SOURCE MATERIAL:
○ ○ ○ ○
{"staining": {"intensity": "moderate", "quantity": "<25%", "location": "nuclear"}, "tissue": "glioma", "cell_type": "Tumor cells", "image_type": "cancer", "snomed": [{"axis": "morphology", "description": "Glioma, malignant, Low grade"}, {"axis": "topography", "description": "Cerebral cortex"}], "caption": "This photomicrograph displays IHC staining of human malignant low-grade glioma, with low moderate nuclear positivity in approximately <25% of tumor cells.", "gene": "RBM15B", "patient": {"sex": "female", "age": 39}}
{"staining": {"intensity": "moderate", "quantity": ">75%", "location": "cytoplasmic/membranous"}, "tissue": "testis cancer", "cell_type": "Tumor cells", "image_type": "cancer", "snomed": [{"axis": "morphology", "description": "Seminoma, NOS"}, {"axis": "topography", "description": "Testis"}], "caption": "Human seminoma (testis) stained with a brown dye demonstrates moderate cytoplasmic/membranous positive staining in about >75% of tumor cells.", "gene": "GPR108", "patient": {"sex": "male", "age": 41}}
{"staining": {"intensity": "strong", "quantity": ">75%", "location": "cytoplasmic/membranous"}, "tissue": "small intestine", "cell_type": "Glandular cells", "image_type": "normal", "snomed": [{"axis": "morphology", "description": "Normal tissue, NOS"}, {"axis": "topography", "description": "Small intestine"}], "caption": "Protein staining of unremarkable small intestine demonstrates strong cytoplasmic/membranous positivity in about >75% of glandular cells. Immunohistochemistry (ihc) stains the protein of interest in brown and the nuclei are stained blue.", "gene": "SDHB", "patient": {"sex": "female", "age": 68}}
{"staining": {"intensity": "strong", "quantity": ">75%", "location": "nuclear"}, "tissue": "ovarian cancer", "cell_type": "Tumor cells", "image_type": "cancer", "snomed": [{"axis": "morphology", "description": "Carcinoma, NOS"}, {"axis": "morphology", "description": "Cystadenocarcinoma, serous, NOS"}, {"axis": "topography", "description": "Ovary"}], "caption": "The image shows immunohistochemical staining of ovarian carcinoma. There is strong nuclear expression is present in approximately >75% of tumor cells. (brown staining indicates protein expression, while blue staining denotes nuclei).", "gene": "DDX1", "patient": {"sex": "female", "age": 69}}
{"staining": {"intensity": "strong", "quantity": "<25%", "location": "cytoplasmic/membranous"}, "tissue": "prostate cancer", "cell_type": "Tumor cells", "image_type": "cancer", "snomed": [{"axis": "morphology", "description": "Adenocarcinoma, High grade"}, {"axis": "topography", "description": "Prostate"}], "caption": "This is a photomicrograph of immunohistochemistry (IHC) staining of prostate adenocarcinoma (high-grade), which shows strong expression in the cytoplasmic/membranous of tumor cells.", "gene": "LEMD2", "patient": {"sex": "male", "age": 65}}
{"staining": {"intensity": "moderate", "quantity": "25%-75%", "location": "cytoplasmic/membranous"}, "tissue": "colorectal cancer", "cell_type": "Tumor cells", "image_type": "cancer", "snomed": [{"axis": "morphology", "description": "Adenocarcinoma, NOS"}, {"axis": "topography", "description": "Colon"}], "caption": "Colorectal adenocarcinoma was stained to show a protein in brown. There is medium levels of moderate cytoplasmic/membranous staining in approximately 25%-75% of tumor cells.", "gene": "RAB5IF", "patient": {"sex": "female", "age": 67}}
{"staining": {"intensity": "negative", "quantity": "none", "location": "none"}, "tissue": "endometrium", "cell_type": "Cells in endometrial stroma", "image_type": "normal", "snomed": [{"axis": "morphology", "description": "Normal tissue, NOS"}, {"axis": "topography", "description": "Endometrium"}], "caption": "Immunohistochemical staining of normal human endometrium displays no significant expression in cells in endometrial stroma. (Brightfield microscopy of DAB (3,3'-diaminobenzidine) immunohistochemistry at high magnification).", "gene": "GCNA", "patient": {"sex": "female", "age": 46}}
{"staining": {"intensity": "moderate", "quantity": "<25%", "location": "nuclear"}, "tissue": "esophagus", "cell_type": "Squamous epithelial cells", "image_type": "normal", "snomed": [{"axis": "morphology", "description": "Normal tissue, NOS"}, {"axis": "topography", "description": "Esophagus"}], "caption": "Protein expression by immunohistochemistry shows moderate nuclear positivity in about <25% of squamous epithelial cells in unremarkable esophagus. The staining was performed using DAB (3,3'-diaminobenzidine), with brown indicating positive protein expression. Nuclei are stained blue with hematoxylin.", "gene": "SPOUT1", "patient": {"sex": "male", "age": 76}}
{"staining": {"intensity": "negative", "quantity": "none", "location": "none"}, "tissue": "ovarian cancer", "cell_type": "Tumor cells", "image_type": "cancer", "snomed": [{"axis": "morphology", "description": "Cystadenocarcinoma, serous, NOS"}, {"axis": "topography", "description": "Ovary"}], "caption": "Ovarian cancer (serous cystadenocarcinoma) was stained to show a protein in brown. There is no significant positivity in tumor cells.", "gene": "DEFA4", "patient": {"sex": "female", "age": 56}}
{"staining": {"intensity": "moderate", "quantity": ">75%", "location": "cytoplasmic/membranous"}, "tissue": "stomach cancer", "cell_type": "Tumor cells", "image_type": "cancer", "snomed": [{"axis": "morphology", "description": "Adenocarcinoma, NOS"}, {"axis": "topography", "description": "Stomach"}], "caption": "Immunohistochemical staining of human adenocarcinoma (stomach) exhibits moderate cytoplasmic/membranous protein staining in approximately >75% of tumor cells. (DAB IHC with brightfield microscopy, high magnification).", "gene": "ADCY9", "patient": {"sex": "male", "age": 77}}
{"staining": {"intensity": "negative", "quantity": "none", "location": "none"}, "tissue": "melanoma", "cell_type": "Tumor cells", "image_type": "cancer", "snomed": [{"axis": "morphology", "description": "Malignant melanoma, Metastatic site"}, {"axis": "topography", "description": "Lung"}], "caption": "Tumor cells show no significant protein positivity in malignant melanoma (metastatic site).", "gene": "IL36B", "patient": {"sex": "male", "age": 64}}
○ ○ ○ ○
TRY IT: Only the lines above starting at the one containing "staining of normal" and ending at the one containing "expression by immunohistochemistry", both included, are to be returned, exactly as they read.

TASK SOLUTION:
{"staining": {"intensity": "negative", "quantity": "none", "location": "none"}, "tissue": "endometrium", "cell_type": "Cells in endometrial stroma", "image_type": "normal", "snomed": [{"axis": "morphology", "description": "Normal tissue, NOS"}, {"axis": "topography", "description": "Endometrium"}], "caption": "Immunohistochemical staining of normal human endometrium displays no significant expression in cells in endometrial stroma. (Brightfield microscopy of DAB (3,3'-diaminobenzidine) immunohistochemistry at high magnification).", "gene": "GCNA", "patient": {"sex": "female", "age": 46}}
{"staining": {"intensity": "moderate", "quantity": "<25%", "location": "nuclear"}, "tissue": "esophagus", "cell_type": "Squamous epithelial cells", "image_type": "normal", "snomed": [{"axis": "morphology", "description": "Normal tissue, NOS"}, {"axis": "topography", "description": "Esophagus"}], "caption": "Protein expression by immunohistochemistry shows moderate nuclear positivity in about <25% of squamous epithelial cells in unremarkable esophagus. The staining was performed using DAB (3,3'-diaminobenzidine), with brown indicating positive protein expression. Nuclei are stained blue with hematoxylin.", "gene": "SPOUT1", "patient": {"sex": "male", "age": 76}}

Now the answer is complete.